Deutsche Wirtschafts Nachrichten: Sie erklären, dass die Zentralbanken über mehr als ein Jahr „ihre Unterstützung still und leise reduziert haben“. Heißt das, dass entweder die Zentralbanken ihre Geldspritzen fortsetzen oder eine bedeutende Marktkorrektur droht?
Matt King: Ich denke, man konnte die Korrektur der Märkte kürzlich sehen als eine Art überfällige Reaktion auf das Schrumpfen der EZB-Bilanz und das Fed-Tapering, das wir bisher gesehen haben. Aber ja: Wenn die EZB keine Ausweitung ihrer Bilanz erreicht, dann fürchte ich einen weiteren Kurseinbruch – höchstwahrscheinlich bis zu dem Punkt, wo die Zentralbanken wieder denken, dass sie einschreiten müssen.
Deutsche Wirtschafts Nachrichten: Sie berechnen, dass „200 Milliarden Dollar pro Quartal nötig sind, nur um einen Kurseinbruch an den Märkten zu verhindern“. Heißt das, dass die Märkte abhängig sind von Eingriffen der Zentralbanken?

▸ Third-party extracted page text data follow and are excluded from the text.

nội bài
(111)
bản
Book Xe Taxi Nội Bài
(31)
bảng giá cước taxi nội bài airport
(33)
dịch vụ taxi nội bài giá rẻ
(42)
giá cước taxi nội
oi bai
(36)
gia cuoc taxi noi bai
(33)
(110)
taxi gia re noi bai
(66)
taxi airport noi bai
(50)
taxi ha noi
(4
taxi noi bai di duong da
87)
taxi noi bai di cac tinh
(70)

Matt King: Das ist eine sehr grobe Rechnung, die auf einem bestimmten Diagramm basiert. Aber ja: Es wird zunehmend klar, dass die Liquidität das Einzige ist, was die Märkte interessiert, nicht die zugrunde liegenden Fundamentaldaten. Und in dieser Hinsicht (am offensichtlichsten in den USA) ist eine echte Erholung das Letzte, was die Märkte gern sehen würden!
Deutsche Wirtschafts Nachrichten: Besteht diese Abhängigkeit auch auf den Märkten für Staatsanleihen?
Matt King: Sagen wir einfach, dass es kaum Investoren gibt, welche die Anleihen der Randstaaten zu diesen Preisen kaufen würden, wenn sie nicht glauben würden, dass es eine gewisse Chance auf EZB-Stützung gibt.
Deutsche Wirtschafts Nachrichten: Wenn die Zentralbanken die Stützung im erforderlichen Maß aufrechterhalten – kann das ewig fortgesetzt werden?
Matt King: Im Prinzip ja. Die Wahrscheinlichkeit einer Inflation ist sehr gering, solange eine mangelnde Nachfrage nach Investitionen in der Realwirtschaft besteht. Also vorausgesetzt sie übertreiben es nicht, zeigt Japan, dass ein langer und langsamer Schuldenabbau machbar ist, wobei die Zentralbanken Zeit für Reformen anderswo kaufen.
Die Risiken sind, dass zu irgendeinem Zeitpunkt die Blasen groß genug werden, dass die Investoren auf jeden Fall nervös werden, und/oder dass die Zentralbanken sich gezwungen sehen, zu viel zu tun, weil die Reformen anderswo fehlen.
Deutsche Wirtschafts Nachrichten: Wenn die Zentralbanken die Stützung nicht aufrechterhalten – ist ein Crash der Märkte unausweichlich?
Matt King: Das ist vielleicht stärker gesagt, als ich es ausdrücken würde. Viel hängt von der genauen Folge der Ereignisse ab, von der Art und Weise, wie Liquidität bereitgestellt oder zurückgenommen wird. Aber ja: Wenn die Zentralbanken ihre Stützung zurückziehen würden, dann scheint es sehr wahrscheinlich, dass die Märkte fallen würden.